[[ PROVIDED MATERIAL, beginning ]]

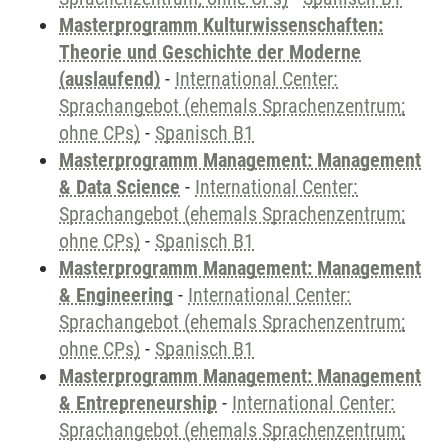
Masterprogramm Kulturwissenschaften:
Theorie und Geschichte der Moderne
(auslaufend)
-
International Center:
Sprachangebot (ehemals Sprachenzentrum;
ohne CPs)
-
Spanisch B1
Masterprogramm Management: Management
& Data Science
-
International Center:
Sprachangebot (ehemals Sprachenzentrum;
ohne CPs)
-
Spanisch B1
Masterprogramm Management: Management
& Engineering
-
International Center:
Sprachangebot (ehemals Sprachenzentrum;
ohne CPs)
-
Spanisch B1
Masterprogramm Management: Management
& Entrepreneurship
-
International Center:
Sprachangebot (ehemals Sprachenzentrum;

[[ PROVIDED MATERIAL, end ]]

## JOB ITEM
Give the entries back verbatim and omit the images.

## RESULT OF THIS EXERCISE
Masterprogramm Kulturwissenschaften:
Theorie und Geschichte der Moderne
(auslaufend)
-
International Center:
Sprachangebot (ehemals Sprachenzentrum;
ohne CPs)
-
Spanisch B1
Masterprogramm Management: Management
& Data Science
-
International Center:
Sprachangebot (ehemals Sprachenzentrum;
ohne CPs)
-
Spanisch B1
Masterprogramm Management: Management
& Engineering
-
International Center:
Sprachangebot (ehemals Sprachenzentrum;
ohne CPs)
-
Spanisch B1
Masterprogramm Management: Management
& Entrepreneurship
-
International Center:
Sprachangebot (ehemals Sprachenzentrum;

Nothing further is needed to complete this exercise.